Bruckners „Romantische“ Symphonie ist eines seiner bekanntesten Werke. Die neue kritische Ausgabe bezieht erstmals alle erhaltenen handschriftlichen Quellen und rekonstruiert die Fassung der Erstaufführung 1881.
Bruckners IV. Symphonie ist seit langer Zeit eines seiner populärsten Werke. Obwohl sie fast jedem Musikliebhaber bekannt ist, blieben wichtige Aspekte ihrer Geschichte und ihres musikalischen Textes über Jahrzehnte ziemlich mysteriös. Das könnte sich jetzt ändern: Die neue kritische Ausgabe der zweiten Fassung der Symphonie ist die erste, die auf einer intensiven, vergleichenden Untersuchung aller erhaltenen handschriftlichen Quellen basiert, einschließlich der Partitur und Orchesterstimmen der Erstaufführung der Wiener Philharmoniker unter Hans Richter am 20. Februar 1881. Daher unterscheidet sich diese Ausgabe in wichtigen Punkten von den bisher vorhandenen dieser Fassung durch Robert Haas bzw. Leopold Nowak.
Die neue Ausgabe stellt jene Fassung der Symphonie dar, in der sie bei ihrer Erstaufführung 1881 gespielt wurde. Der musikalische Text enthält daher einige Änderungen, die während der Proben gemacht und vom Komponisten eindeutig als Verbesserungen angesehen worden waren. Bruckners späte Ergänzungen zur Instrumentierung einiger Passagen im Jahr 1886 sind jedoch nicht in den Haupttext eingebaut.
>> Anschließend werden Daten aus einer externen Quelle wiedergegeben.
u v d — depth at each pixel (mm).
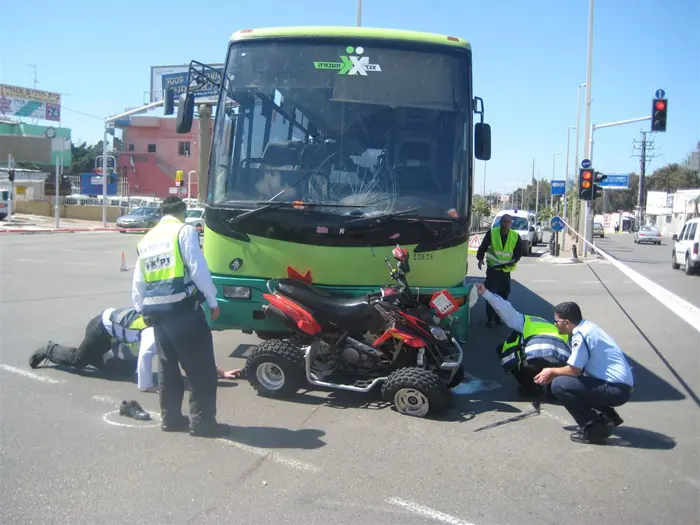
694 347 9188
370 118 6523
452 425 5777
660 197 86000
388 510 4109
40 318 10141
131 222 37125
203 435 5293
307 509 4094
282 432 5461
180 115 7066
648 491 4484
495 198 100750
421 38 6734
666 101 22156
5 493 4207
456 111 6605
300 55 6703
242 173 6559
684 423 5949
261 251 6359
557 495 4395
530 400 6645
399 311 5828
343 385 6211
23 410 5820
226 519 3939
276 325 6441
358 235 6223
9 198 40188
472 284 6781
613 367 5355
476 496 4348
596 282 17469
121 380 6859
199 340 5188
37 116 72438
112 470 4598
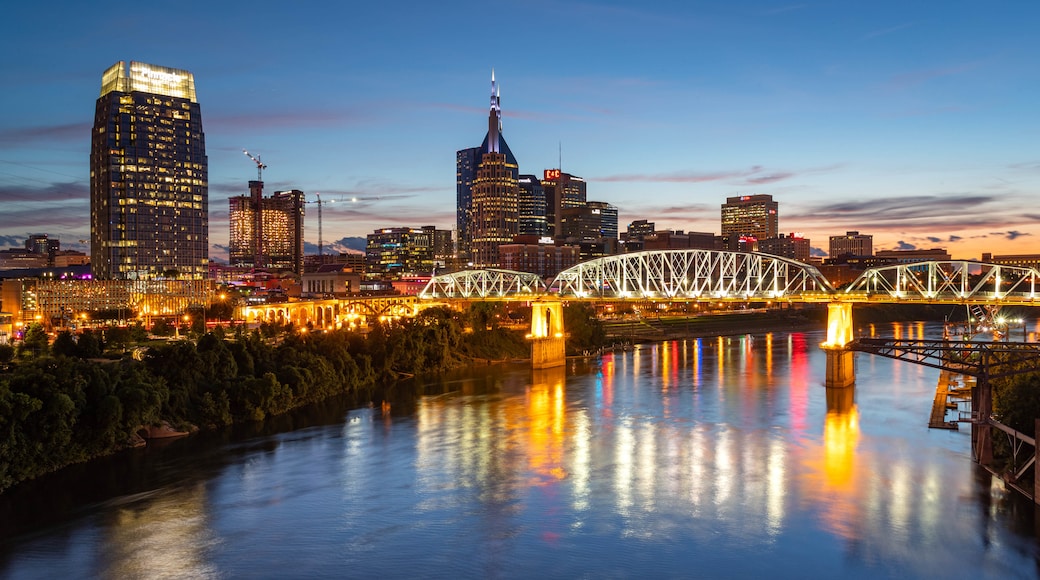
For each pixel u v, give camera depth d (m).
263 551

Natürlich korrigiert die neue Ausgabe auch einige falsche Noten bzw. missdeutete Notationen, wie sie in älteren Partituren stehen.
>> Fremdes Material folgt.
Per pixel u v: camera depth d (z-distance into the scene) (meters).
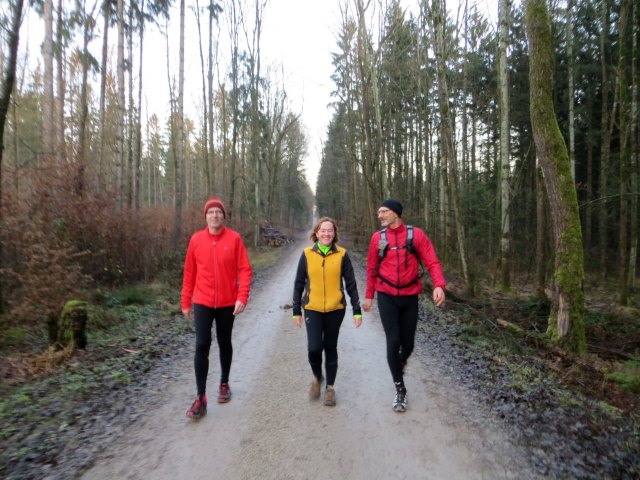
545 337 6.90
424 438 3.42
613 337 8.16
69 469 2.96
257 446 3.30
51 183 8.17
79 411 3.92
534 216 20.25
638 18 11.30
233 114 24.52
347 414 3.90
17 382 4.80
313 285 4.09
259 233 30.53
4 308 6.94
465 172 21.28
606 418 3.85
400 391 3.99
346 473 2.92
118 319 8.04
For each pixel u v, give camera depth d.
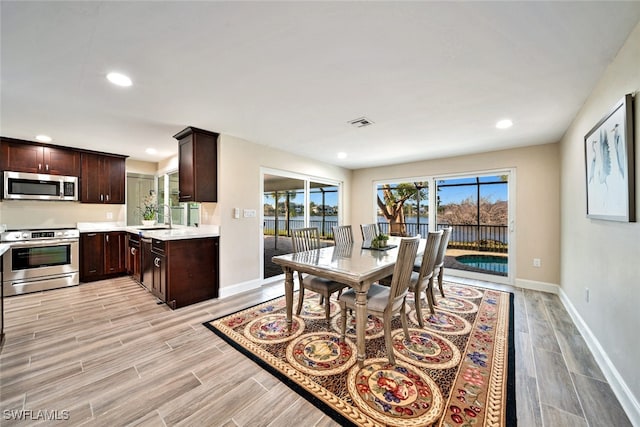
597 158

Im Gegensatz zur Haas-Ausgabe enthält die Neuausgabe die musikalisch wichtigen Taktwechsel im Finale, wie sie erstmals bei der Aufführung 1881 verwendet wurden. Außerdem erklärt und verdeutlicht sie Bruckners beabsichtigtes Temposchema, das in den beiden vorhergehenden Ausgaben nicht klar dargestellt ist. Folglich wird die neue Ausgabe dazu beitragen, dass künftige Aufführungen die miteinander verbundenen Tempi realisieren, die diese außergewöhnlich komplexe musikalische Struktur gliedern und für ihre volle Wirkung unerlässlich sind.
Der Editionsbericht der Ausgabe erörtert detaillierter und genauer denn je zuvor Bruckners Kompositions- und Revisionsprozess dieser Fassung seit ihrem Entstehen 1877 über die Erstaufführung von 1881 und die letztmaligen Änderungen von 1886. Erstmals wird vor allem die komplexe Abfolge an Revisionen erklärt, die Bruckner am Ende der Durchführung und zu Beginn der Reprise des Finales vor und nach der Erstaufführung vornahm. Der Anhang der Ausgabe enthält die Variante dieser Passage, wie Bruckner sie in den Jahren 1880 und 1881 versuchte. Ebenso sind eine aus dem Andante gestrichene Stelle sowie alle Änderungen Bruckners von 1886 im Anhang abgedruckt. Die frühen Lesarten mehrerer Passagen, die der Komponist 1881 revidiert hatte, werden ebenfalls im Editionsbericht beschrieben.
Aus all diesen Gründen ist diese neue kritische Ausgabe bislang sicher die klarste und umfassendste Darstellung des Notentextes und der Kompositionsgeschichte der meist gespielten Fassung dieser beliebten, aber teils immer noch missverstandenen Symphonie.